What you return must be exactly the lines running from the one with "ako hardvér?" to the end of the data below, inclusive, and nothing more.

- PROVIDED MATERIAL -
■ ■ ■ ■ ■ ■ ■
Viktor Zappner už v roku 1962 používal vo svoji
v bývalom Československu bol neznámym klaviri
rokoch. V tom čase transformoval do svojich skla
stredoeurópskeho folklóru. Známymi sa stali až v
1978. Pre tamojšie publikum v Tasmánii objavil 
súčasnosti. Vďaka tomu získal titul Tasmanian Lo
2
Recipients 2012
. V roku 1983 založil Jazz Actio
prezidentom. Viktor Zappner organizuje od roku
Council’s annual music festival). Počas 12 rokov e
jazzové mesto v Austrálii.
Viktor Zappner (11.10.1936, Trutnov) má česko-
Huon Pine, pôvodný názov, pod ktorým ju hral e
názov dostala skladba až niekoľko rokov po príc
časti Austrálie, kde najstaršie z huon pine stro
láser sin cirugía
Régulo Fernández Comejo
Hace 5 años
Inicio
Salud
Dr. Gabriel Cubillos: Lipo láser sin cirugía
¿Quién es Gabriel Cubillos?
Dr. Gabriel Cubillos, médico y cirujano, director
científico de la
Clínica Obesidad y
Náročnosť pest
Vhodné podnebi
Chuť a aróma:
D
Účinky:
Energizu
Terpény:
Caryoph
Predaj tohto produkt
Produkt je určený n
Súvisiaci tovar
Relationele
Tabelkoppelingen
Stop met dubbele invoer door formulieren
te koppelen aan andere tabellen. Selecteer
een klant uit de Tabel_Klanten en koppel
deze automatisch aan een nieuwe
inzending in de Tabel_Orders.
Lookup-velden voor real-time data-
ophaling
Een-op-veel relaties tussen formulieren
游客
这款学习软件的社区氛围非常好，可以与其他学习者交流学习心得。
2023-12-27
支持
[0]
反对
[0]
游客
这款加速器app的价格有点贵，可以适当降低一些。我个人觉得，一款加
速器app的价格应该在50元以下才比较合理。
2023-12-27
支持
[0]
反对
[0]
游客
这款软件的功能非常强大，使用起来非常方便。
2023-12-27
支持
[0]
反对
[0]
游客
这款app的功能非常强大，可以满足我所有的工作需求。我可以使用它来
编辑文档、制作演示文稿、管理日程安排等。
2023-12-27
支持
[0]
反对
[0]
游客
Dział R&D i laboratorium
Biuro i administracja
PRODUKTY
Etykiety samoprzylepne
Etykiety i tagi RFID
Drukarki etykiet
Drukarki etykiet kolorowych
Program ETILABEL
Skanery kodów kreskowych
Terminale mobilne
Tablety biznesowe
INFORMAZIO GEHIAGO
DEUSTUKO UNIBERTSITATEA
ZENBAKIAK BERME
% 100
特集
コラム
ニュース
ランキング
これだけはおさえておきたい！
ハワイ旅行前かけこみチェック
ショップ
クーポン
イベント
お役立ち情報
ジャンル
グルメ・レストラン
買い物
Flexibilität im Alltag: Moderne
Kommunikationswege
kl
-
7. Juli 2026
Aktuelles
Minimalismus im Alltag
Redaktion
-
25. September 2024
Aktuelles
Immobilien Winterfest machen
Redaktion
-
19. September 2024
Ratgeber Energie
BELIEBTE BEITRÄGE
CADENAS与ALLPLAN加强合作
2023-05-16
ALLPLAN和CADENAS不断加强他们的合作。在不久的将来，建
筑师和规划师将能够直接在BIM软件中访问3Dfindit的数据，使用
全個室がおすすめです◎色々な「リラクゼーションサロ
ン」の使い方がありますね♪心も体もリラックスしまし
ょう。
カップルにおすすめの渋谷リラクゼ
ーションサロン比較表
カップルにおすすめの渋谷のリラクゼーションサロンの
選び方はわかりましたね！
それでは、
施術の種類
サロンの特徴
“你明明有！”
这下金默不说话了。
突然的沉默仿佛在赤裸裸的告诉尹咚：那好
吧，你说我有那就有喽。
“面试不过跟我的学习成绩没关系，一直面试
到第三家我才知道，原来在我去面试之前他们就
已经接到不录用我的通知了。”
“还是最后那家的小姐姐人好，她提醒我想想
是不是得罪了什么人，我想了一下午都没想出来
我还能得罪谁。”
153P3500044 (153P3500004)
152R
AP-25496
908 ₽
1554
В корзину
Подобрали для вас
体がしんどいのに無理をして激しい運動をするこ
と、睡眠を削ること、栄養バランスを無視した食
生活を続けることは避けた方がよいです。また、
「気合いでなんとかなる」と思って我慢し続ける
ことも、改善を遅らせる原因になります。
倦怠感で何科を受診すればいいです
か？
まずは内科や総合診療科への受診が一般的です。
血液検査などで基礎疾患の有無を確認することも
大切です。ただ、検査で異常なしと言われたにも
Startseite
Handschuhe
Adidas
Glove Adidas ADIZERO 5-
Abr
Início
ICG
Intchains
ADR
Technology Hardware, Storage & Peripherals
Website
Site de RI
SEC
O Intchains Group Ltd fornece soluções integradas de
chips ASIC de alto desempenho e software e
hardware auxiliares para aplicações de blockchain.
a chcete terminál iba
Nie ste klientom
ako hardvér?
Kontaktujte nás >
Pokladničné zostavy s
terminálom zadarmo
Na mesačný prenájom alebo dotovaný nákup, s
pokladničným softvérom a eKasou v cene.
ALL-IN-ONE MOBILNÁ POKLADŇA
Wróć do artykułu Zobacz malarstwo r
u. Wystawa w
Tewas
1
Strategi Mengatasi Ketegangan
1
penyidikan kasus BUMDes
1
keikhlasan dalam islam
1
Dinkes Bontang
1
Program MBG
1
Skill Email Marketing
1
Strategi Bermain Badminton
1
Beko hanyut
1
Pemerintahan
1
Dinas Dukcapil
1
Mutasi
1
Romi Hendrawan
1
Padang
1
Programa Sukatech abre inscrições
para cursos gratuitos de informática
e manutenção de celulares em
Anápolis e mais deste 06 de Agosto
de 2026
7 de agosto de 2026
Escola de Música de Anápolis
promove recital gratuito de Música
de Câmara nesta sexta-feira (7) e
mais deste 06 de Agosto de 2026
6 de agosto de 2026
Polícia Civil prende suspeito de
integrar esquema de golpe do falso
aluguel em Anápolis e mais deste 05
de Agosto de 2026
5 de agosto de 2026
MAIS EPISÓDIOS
■ ■ ■ ■ ■ ■ ■
- RESULT OF THE EXERCISE -
ako hardvér?
Kontaktujte nás >
Pokladničné zostavy s
terminálom zadarmo
Na mesačný prenájom alebo dotovaný nákup, s
pokladničným softvérom a eKasou v cene.
ALL-IN-ONE MOBILNÁ POKLADŇA
Wróć do artykułu Zobacz malarstwo r
u. Wystawa w
Tewas
1
Strategi Mengatasi Ketegangan
1
penyidikan kasus BUMDes
1
keikhlasan dalam islam
1
Dinkes Bontang
1
Program MBG
1
Skill Email Marketing
1
Strategi Bermain Badminton
1
Beko hanyut
1
Pemerintahan
1
Dinas Dukcapil
1
Mutasi
1
Romi Hendrawan
1
Padang
1
Programa Sukatech abre inscrições
para cursos gratuitos de informática
e manutenção de celulares em
Anápolis e mais deste 06 de Agosto
de 2026
7 de agosto de 2026
Escola de Música de Anápolis
promove recital gratuito de Música
de Câmara nesta sexta-feira (7) e
mais deste 06 de Agosto de 2026
6 de agosto de 2026
Polícia Civil prende suspeito de
integrar esquema de golpe do falso
aluguel em Anápolis e mais deste 05
de Agosto de 2026
5 de agosto de 2026
MAIS EPISÓDIOS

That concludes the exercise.